SUPPLIED TEXT:
It’s okay to just watch Netflix for an hour or two. It’s another distraction, you know. Everything is distraction. I think it sort of levels the playing field. It’s not like going to the gym versus Netflix versus doing a start-up and I have to priority stack everything. These are all just the same sort of thing. They’re a lot closer to the other than we think. We just are so – that’s all we see and so they look really different but if you sort of expand your mind a little bit, I think they’re all basically the same.
It’s funny because business, in a lot of ways, is one of the ultimate distractions. As a founder, you have a million different things you can do at any point in time and it can take up pretty much your entire life. But you said when you were in SF, work was your number one priority besides sleep which is really not even optional.
But you also – like you tweeted something recently – I’m just reading all your tweets at this point – you said start-ups shouldn’t be scary – or they should be scary. They shouldn’t be dangerous. Scary is all the sort of things you have to do as a founder that are inherently hair-raising. Pivoting when things aren’t working, getting feedback, managing people who are smarter than you.

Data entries
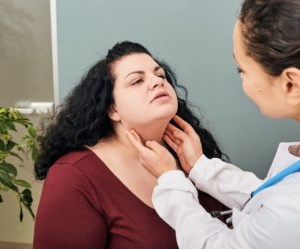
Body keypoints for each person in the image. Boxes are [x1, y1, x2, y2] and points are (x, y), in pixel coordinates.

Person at [126, 0, 300, 248]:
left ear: (292, 85)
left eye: (242, 70)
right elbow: (274, 199)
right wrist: (201, 168)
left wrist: (171, 180)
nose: (156, 83)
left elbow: (222, 242)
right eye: (136, 81)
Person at [33, 41, 228, 249]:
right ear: (112, 109)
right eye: (137, 81)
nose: (156, 82)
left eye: (160, 75)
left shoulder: (195, 158)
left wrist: (202, 168)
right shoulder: (73, 176)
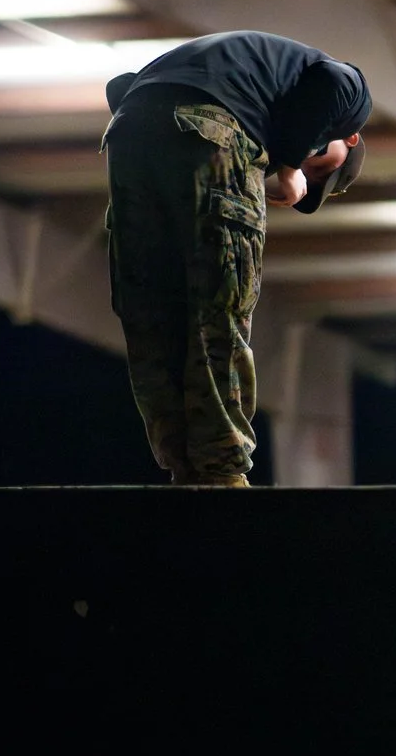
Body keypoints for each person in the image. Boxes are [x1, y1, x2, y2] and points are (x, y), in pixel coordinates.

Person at [101, 31, 372, 486]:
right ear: (350, 135)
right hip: (215, 129)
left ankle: (184, 467)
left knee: (150, 311)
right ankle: (221, 472)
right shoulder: (352, 99)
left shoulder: (246, 71)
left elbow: (121, 86)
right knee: (218, 309)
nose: (308, 170)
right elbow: (333, 80)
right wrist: (287, 166)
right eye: (320, 165)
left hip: (129, 131)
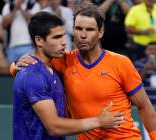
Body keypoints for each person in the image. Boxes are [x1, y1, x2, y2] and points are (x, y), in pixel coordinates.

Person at [11, 3, 156, 140]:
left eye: (89, 29)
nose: (83, 35)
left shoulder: (121, 63)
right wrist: (15, 65)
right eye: (78, 29)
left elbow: (144, 106)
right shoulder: (61, 61)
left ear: (100, 32)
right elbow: (33, 69)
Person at [13, 11, 125, 140]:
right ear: (39, 40)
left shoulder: (53, 71)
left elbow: (64, 118)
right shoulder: (33, 76)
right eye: (56, 37)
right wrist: (99, 121)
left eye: (63, 36)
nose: (63, 43)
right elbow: (54, 126)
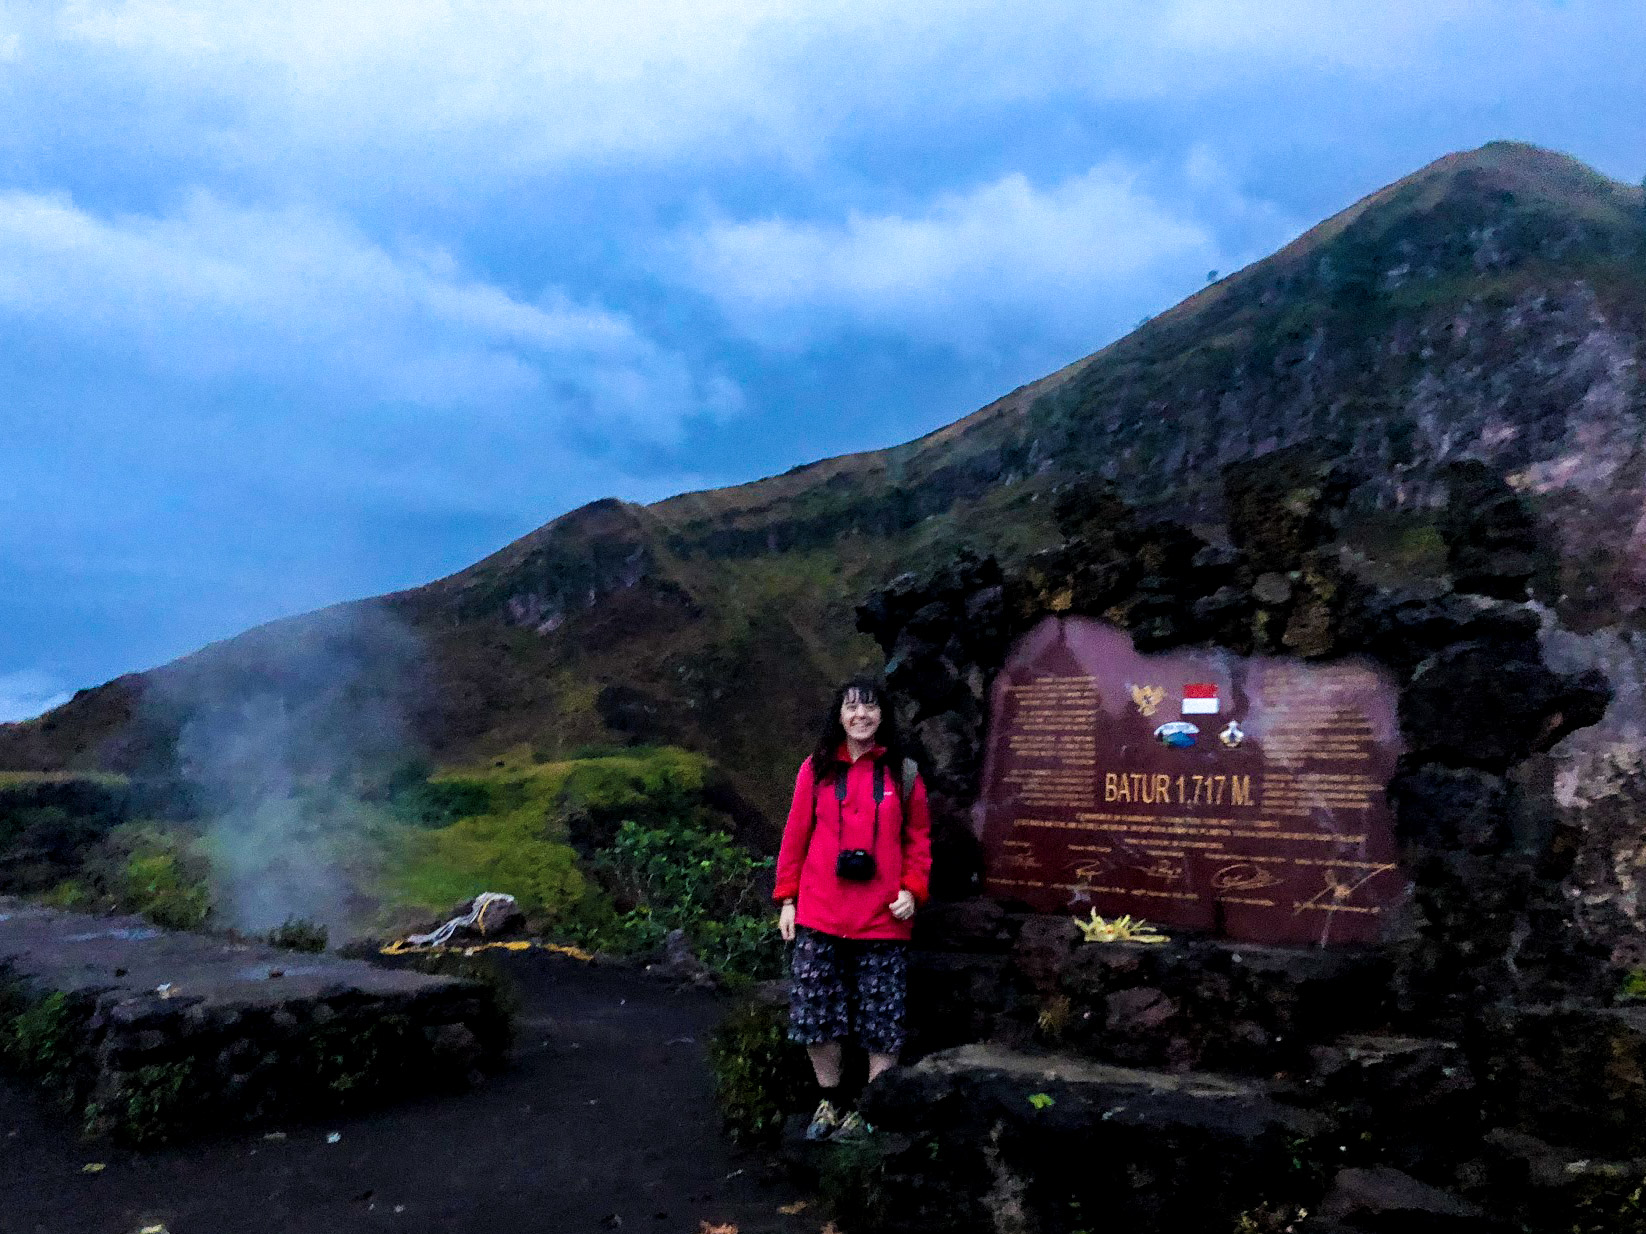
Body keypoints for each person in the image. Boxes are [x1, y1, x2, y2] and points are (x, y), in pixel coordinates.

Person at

THE PROBLEM:
Render this sentence from the conversation about distraction in Spanish: "It’s funny because business, in a lot of ways, is one of the ultimate distractions."

RESULT FOR THIS EXERCISE:
Es curioso, porque los negocios, en muchos sentidos, son una de las distracciones por excelencia.